Quoted passage below:

FALLS CITY — Even before it has been placed on a ballot, Falls City’s proposed new charter is the subject of debate — starting with a member of the charter committee that led the revision process.

Falls City City Council

Falls City City Council

February 18, 2014

FALLS CITY — Even before it has been placed on a ballot, Falls City’s proposed new charter is the subject of debate — starting with a member of the charter committee that led the revision process.

Councilor and committee member Terry Ungricht submitted a letter listing his objections to the Falls City City Council and charter revision committee at Thursday’s council meeting.

Ungricht’s issue is with the provision that includes a city manager as part of the city’s governing structure. He said small cities often don’t use a “council-manager,” but a “mayor-council” form of government.

Terry Ungricht

Terry Ungricht

Under the latter, an overall administrator is not required. Elected officials or appointed committees manage city functions. The proposed charter doesn’t address qualifications or salary for a city manager, but does require the city hire one.

“I cannot in good conscience back the document we put forward to the council, which would tie the hands of future councils in having to hire a position, a city manager, that the town may not be able to afford,” he wrote in his letter.

Ungricht did not attend the committee’s final meeting, when it voted to forward the charter, the city’s official governing document, to the council to place before voters.

Falls City’s current charter was established in 1903, with only minor revisions in the years since.

Ungricht’s letter sparked a debate between councilors and other committee members at the meeting.

Mayor Amy Houghtaling, chairwoman of the committee, said members agreed to support the document, even if they didn’t agree with everything in it. She added the committee discussed at length the government form the charter should incorporate and chose what best fit how the city was running now. Houghtaling said City Administrator Amber Mathiesen conducted a survey of small towns in the state – with populations 2,500 or smaller – and found several use the council-manager form.

Amy Houghtaling

Amy Houghtaling

“I’m disappointed and frustrated with this,” she said. “Frankly, this feels like a big slap in the face.”

End of Quoted passage.
Data shown below:

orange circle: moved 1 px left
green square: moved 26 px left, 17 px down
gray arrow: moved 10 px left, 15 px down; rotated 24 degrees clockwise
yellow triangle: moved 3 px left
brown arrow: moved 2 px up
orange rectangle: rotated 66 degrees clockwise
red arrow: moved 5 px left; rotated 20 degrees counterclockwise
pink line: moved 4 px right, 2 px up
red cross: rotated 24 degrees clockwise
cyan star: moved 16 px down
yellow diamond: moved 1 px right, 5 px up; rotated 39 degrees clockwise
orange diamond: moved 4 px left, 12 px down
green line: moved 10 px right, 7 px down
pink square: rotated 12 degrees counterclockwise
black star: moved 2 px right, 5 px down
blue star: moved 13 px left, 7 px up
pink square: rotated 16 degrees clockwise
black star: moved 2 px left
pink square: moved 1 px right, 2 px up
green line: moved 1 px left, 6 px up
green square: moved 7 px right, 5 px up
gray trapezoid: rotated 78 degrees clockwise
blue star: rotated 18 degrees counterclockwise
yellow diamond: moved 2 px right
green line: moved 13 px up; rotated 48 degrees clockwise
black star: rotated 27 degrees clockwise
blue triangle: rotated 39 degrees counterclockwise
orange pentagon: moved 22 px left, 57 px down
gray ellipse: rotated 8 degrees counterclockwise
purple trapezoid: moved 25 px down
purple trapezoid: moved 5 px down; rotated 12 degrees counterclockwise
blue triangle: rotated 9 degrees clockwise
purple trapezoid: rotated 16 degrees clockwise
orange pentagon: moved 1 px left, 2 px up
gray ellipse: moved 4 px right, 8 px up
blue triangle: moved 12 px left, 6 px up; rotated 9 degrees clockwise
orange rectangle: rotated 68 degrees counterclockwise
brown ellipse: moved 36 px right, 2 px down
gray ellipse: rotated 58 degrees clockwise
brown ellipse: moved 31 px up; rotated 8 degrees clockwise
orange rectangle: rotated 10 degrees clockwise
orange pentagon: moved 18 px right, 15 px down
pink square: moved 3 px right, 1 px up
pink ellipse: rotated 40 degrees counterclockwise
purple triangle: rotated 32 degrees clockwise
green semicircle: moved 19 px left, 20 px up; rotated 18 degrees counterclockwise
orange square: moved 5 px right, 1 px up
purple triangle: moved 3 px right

End of Data shown.

Work instructions:
• 1. According to the article on Falls City's proposed charter, in what year was the city's current charter established?
• 2. Please carry on the article about Falls City's proposed charter, starting after its final sentence.

Outputs by task:
• 1. 1903

• 2.
Councilors Lori Jean Sickles, who was also on the committee, and John Volkmann both stressed the necessity of having a manager overseeing city hall and the importance of having that enforced in the charter.

“It requires an educated professional to understand (regulations) and make sure the city is abiding by the laws of the land,” Volkmann said.

Ungricht said his decision was made after substantial research and discussions with residents who also objected to the provision. He is in favor of having a city manager, but only if the city can afford it, and said the city can continue to use its current hiring process without including the position in the city charter.

“You can do that through ordinance and a contract,” he said. “You don’t have to do that through your governing documents.”

Committee member Tony Meier stated at the meeting he was also hesitant to put the provision in the charter, fearing citizens disillusioned with past city managers wouldn’t pass it.

Dennis Sickles, who served on the committee, said the controversy may derail the committee’s work.

“In order for us to pass a new charter, the committee members needed to pull together and we haven’t pulled together,” he said. “My fear is that we may be at square one and have to start over.”

In other business, the council:

• Held its public forum to interview candidates for the vacant seat on the council. Five of the six candidates participated: Tracy Young, Dennis Sickles, Guy Mack, Tony Meier and Gerald Melin. The sixth candidate, Paul Younk, did not attend the forum. The council will select a new councilor at its March 13 meeting.